[DATA EXTRACTS]
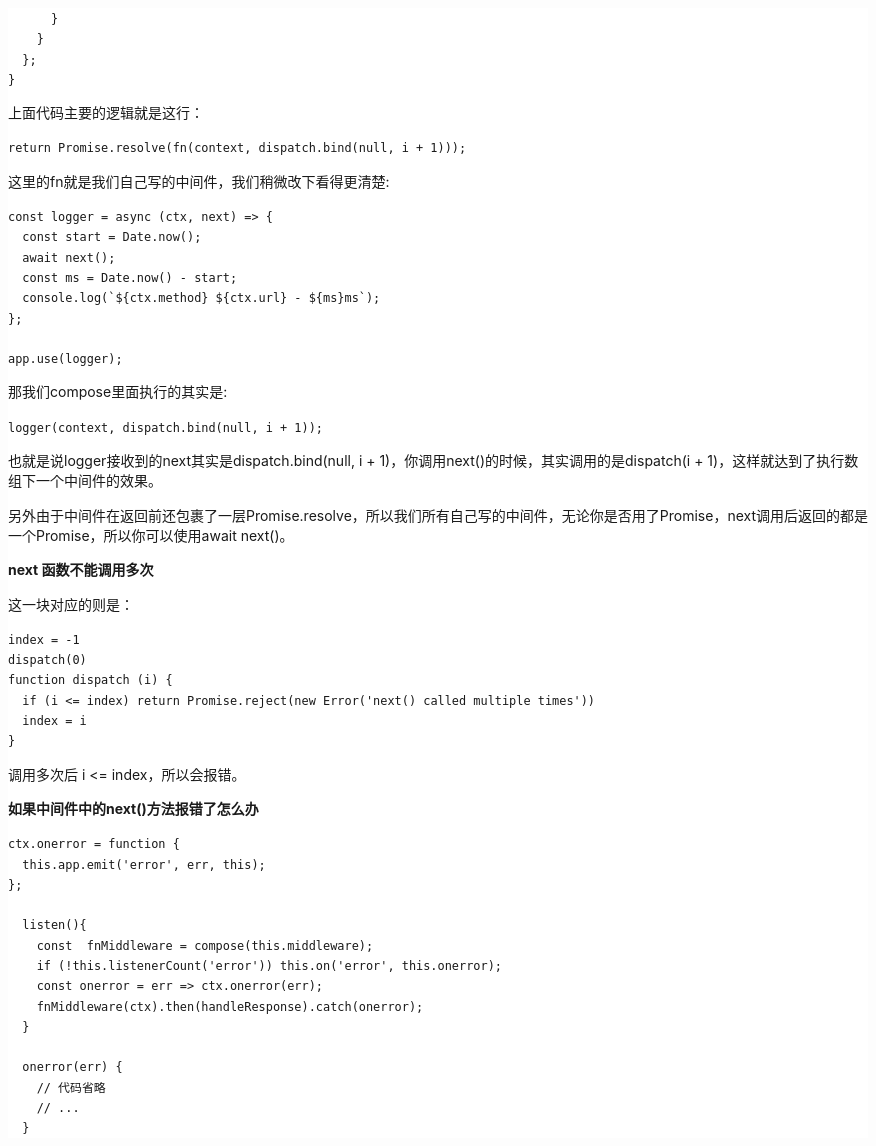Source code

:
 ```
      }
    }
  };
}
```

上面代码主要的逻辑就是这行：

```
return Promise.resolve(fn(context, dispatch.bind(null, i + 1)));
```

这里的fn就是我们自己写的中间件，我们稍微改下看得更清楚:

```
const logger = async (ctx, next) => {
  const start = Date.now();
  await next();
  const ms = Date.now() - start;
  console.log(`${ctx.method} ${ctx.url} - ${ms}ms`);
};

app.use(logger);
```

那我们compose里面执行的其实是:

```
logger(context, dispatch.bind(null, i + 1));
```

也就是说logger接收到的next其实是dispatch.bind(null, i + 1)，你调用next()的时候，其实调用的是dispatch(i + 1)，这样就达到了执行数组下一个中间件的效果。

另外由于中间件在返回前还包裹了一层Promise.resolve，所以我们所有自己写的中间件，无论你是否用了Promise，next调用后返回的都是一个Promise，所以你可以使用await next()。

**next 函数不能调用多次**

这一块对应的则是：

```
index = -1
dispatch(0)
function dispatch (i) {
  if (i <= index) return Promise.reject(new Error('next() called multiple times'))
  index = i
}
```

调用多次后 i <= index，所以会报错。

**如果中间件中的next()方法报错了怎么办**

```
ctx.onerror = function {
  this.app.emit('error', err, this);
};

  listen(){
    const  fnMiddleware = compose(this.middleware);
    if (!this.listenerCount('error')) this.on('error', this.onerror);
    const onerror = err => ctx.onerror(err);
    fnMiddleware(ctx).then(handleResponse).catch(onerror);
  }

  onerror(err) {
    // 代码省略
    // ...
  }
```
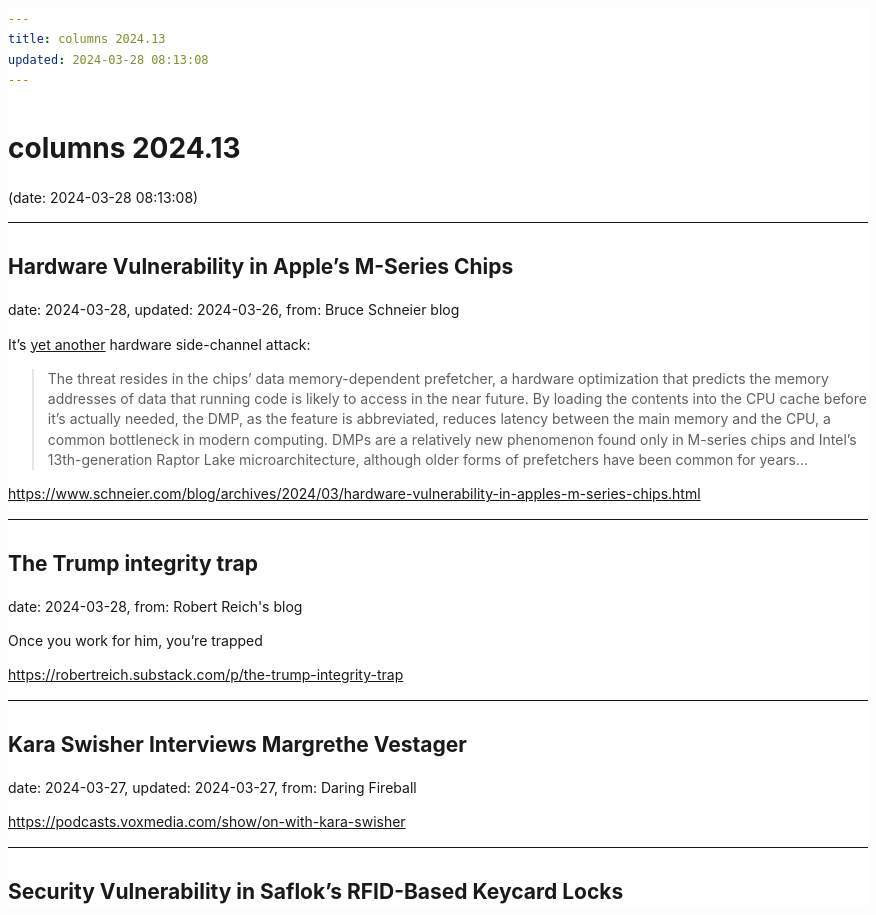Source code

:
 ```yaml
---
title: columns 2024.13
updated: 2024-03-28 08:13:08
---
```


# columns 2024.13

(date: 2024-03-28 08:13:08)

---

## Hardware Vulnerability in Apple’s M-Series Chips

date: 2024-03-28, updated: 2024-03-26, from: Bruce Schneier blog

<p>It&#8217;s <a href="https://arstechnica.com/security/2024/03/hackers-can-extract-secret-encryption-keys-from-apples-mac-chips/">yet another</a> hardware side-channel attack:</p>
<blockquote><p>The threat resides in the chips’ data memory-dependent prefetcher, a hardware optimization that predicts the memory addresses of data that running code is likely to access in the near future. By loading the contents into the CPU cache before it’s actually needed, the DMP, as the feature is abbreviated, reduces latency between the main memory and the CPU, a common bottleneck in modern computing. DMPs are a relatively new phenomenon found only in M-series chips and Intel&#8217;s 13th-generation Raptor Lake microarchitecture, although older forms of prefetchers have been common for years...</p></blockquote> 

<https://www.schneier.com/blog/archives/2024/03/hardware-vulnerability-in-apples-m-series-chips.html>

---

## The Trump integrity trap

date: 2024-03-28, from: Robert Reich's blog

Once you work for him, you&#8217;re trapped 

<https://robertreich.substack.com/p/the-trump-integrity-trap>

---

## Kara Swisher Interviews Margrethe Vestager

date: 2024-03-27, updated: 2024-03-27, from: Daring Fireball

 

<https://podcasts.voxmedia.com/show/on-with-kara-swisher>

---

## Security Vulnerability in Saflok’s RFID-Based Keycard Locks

[EXERCISE REQUIREMENTS] Copy the data above word for word. Pictures stay out.

[RESULT FOR THIS EXERCISE]
Source code

:
 ```
      }
    }
  };
}
```

上面代码主要的逻辑就是这行：

```
return Promise.resolve(fn(context, dispatch.bind(null, i + 1)));
```

这里的fn就是我们自己写的中间件，我们稍微改下看得更清楚:

```
const logger = async (ctx, next) => {
  const start = Date.now();
  await next();
  const ms = Date.now() - start;
  console.log(`${ctx.method} ${ctx.url} - ${ms}ms`);
};

app.use(logger);
```

那我们compose里面执行的其实是:

```
logger(context, dispatch.bind(null, i + 1));
```

也就是说logger接收到的next其实是dispatch.bind(null, i + 1)，你调用next()的时候，其实调用的是dispatch(i + 1)，这样就达到了执行数组下一个中间件的效果。

另外由于中间件在返回前还包裹了一层Promise.resolve，所以我们所有自己写的中间件，无论你是否用了Promise，next调用后返回的都是一个Promise，所以你可以使用await next()。

**next 函数不能调用多次**

这一块对应的则是：

```
index = -1
dispatch(0)
function dispatch (i) {
  if (i <= index) return Promise.reject(new Error('next() called multiple times'))
  index = i
}
```

调用多次后 i <= index，所以会报错。

**如果中间件中的next()方法报错了怎么办**

```
ctx.onerror = function {
  this.app.emit('error', err, this);
};

  listen(){
    const  fnMiddleware = compose(this.middleware);
    if (!this.listenerCount('error')) this.on('error', this.onerror);
    const onerror = err => ctx.onerror(err);
    fnMiddleware(ctx).then(handleResponse).catch(onerror);
  }

  onerror(err) {
    // 代码省略
    // ...
  }
```
Source code

:
 ```yaml
---
title: columns 2024.13
updated: 2024-03-28 08:13:08
---
```


# columns 2024.13

(date: 2024-03-28 08:13:08)

---

## Hardware Vulnerability in Apple’s M-Series Chips

date: 2024-03-28, updated: 2024-03-26, from: Bruce Schneier blog

<p>It&#8217;s <a href="https://arstechnica.com/security/2024/03/hackers-can-extract-secret-encryption-keys-from-apples-mac-chips/">yet another</a> hardware side-channel attack:</p>
<blockquote><p>The threat resides in the chips’ data memory-dependent prefetcher, a hardware optimization that predicts the memory addresses of data that running code is likely to access in the near future. By loading the contents into the CPU cache before it’s actually needed, the DMP, as the feature is abbreviated, reduces latency between the main memory and the CPU, a common bottleneck in modern computing. DMPs are a relatively new phenomenon found only in M-series chips and Intel&#8217;s 13th-generation Raptor Lake microarchitecture, although older forms of prefetchers have been common for years...</p></blockquote> 

<https://www.schneier.com/blog/archives/2024/03/hardware-vulnerability-in-apples-m-series-chips.html>

---

## The Trump integrity trap

date: 2024-03-28, from: Robert Reich's blog

Once you work for him, you&#8217;re trapped 

<https://robertreich.substack.com/p/the-trump-integrity-trap>

---

## Kara Swisher Interviews Margrethe Vestager

date: 2024-03-27, updated: 2024-03-27, from: Daring Fireball

 

<https://podcasts.voxmedia.com/show/on-with-kara-swisher>

---

## Security Vulnerability in Saflok’s RFID-Based Keycard Locks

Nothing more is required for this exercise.